Exercise instructions: Below are the entries; determine how many of their lines contain the string "each" and give that figure alone.
━━━━━━━━━━━━━━━━━━━━
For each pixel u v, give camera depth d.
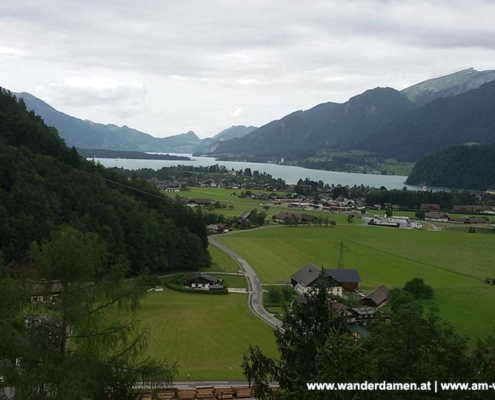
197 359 72.56
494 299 113.50
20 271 31.05
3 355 25.70
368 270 146.25
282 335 32.12
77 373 25.56
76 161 155.50
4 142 136.88
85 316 28.22
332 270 119.50
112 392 27.66
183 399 56.62
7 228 99.06
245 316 96.94
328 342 24.83
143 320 89.25
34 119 166.88
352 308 95.56
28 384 24.78
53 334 27.38
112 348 28.97
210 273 136.62
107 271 31.69
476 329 90.31
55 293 28.73
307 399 24.44
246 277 134.25
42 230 102.88
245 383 63.25
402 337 27.20
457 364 26.62
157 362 30.09
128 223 126.88
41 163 131.25
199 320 92.38
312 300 32.44
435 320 28.47
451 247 189.38
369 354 25.16
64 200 121.44
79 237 31.53
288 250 173.75
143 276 31.69
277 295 109.88
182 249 137.62
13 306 27.34
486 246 193.38
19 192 111.81
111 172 167.62
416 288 114.69
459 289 122.94
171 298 108.81
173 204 161.50
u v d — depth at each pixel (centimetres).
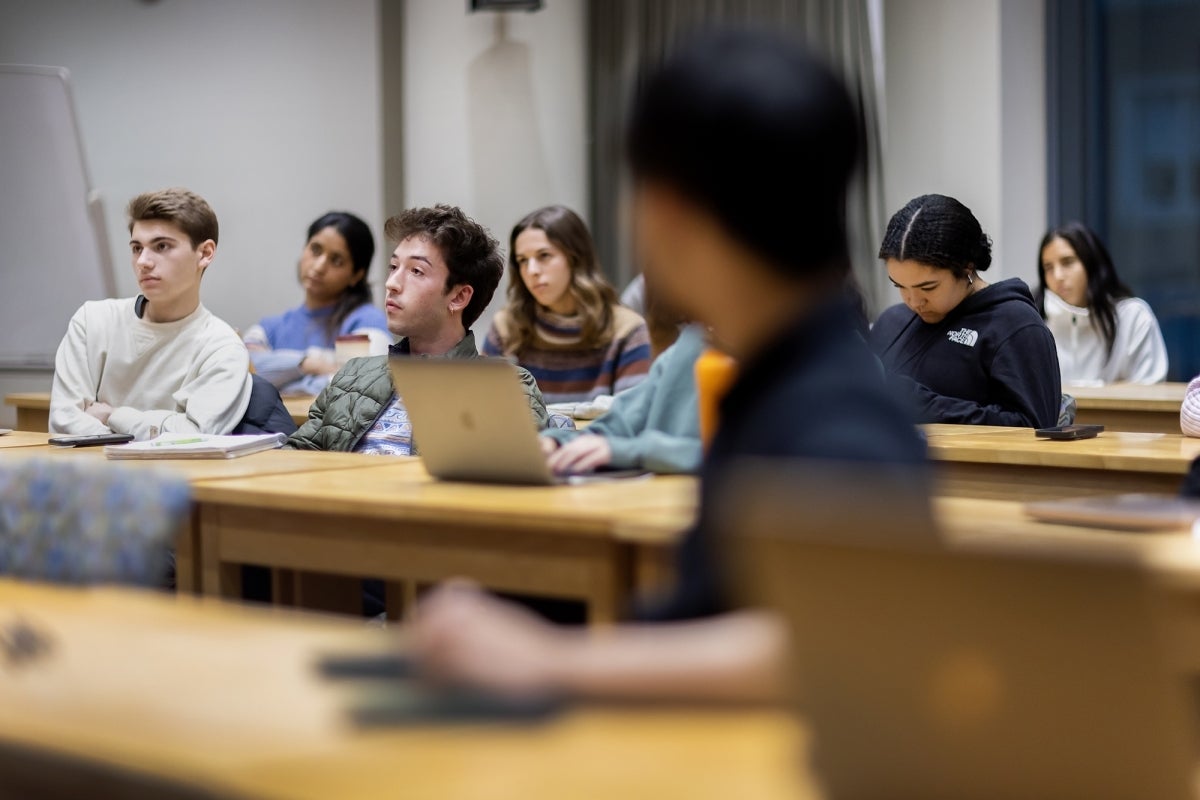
━━━━━━━━━━━━━━━━━━━━
Expected answer: 2